What the exercise asks: Carry on the Easter Day sermon below from its final sentence, keeping to its voice and argument.

Excerpted passage:

The world-changing Easter event demands that we be world-changing Christians ~ Bishop Paul Colton’s Sermon of Easter Day 2015

Easter Sermon

preached by the Right Reverend Dr Paul Colton, Bishop of Cork, Cloyne and Ross

in Saint Fin Barre’s Cathedral, Cork on Easter Day 2015

Whatever happened that first Easter – the resurrection of our Lord Jesus Christ – (and Christians do interpret it in different ways) whatever happened, all are agreed that it was a world-changing event. That should come as no surprise, the life of Jesus, the teaching of Jesus, the suffering and death of Jesus are all part and parcel of this turning point in history: a nodal point, a hinge, after which nothing would ever be the same again.

And if the first Easter was a world-changing event, Christians who are the product of that event – the so-called Easter People – are called to be a world-changing people.  The world-changing Easter event demands that we be world-changing Christians.

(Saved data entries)
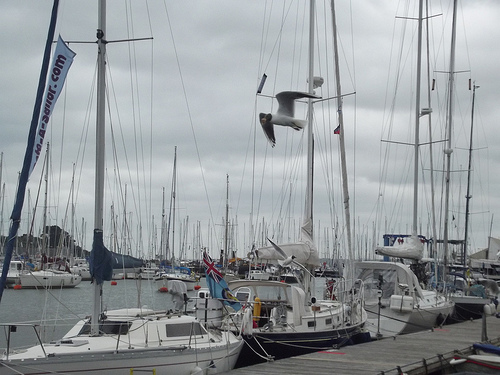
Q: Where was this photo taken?
A: A shipyard.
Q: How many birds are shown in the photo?
A: One.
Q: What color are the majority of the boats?
A: White.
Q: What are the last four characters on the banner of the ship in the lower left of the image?
A: .com.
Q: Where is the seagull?
A: In the sky.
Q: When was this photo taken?
A: Day time.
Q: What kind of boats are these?
A: Sailboats.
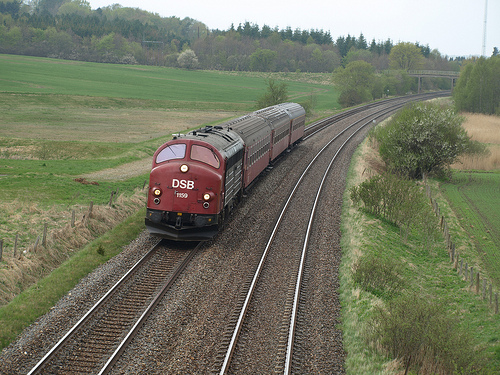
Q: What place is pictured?
A: It is a field.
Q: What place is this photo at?
A: It is at the field.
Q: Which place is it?
A: It is a field.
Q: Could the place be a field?
A: Yes, it is a field.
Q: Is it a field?
A: Yes, it is a field.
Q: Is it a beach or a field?
A: It is a field.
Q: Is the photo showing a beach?
A: No, the picture is showing a field.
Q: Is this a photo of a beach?
A: No, the picture is showing a field.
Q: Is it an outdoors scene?
A: Yes, it is outdoors.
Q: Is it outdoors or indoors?
A: It is outdoors.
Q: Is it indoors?
A: No, it is outdoors.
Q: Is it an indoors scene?
A: No, it is outdoors.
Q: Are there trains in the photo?
A: Yes, there is a train.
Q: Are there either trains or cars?
A: Yes, there is a train.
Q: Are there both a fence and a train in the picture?
A: Yes, there are both a train and a fence.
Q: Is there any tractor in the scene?
A: No, there are no tractors.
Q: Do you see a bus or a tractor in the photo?
A: No, there are no tractors or buses.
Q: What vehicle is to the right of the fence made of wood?
A: The vehicle is a train.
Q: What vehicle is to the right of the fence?
A: The vehicle is a train.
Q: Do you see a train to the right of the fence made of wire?
A: Yes, there is a train to the right of the fence.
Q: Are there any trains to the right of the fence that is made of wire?
A: Yes, there is a train to the right of the fence.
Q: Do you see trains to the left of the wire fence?
A: No, the train is to the right of the fence.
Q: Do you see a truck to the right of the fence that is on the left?
A: No, there is a train to the right of the fence.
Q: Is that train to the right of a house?
A: No, the train is to the right of a fence.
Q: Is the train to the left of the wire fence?
A: No, the train is to the right of the fence.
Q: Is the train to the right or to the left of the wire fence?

Reply to the exercise:
It’s not just about hoping for something better in a next life and making sure we have banked the insurance policy to guarantee our fall-back or protection in the hereafter. It is about here and now. The American New Testament scholar, Marcus Borg, who died last January, went so far as to say that ‘salvation is more about this life than an afterlife.’ To use the words of Mrs Alexander’s hymn There is a Green Hill Far Away,  it’s not only about Jesus dying ‘to make us good, that we might go at last to heaven …’ That is what was deeply embedded in us from childhood, says Borg. He says salvation is about ‘transformation – to be saved from one way of life to another.’ It is about transformation for us and for others, ‘this side of death’, as well.

This salvation, this transformation, through the death and resurrection of Jesus, his life and teaching are what underpins the Five Marks of Mission of the Anglican Communion:

  • To proclaim the Good News of the Kingdom
  • To teach, baptise and nurture new believers
  • To respond to human need by loving service
  • To transform unjust structures of society, to challenge violence of every kind and pursue peace and reconciliation
  • To strive to safeguard the integrity of creation, and sustain and renew the life of the earth

These are not an other-worldly agenda; they are here and now and we see it most acutely, perhaps, in the last three: responding to human need by loving service; transforming unjust structures of society, challenging violence of every kind and pursuing peace and reconciliation, and striving to safeguard the integrity of creation.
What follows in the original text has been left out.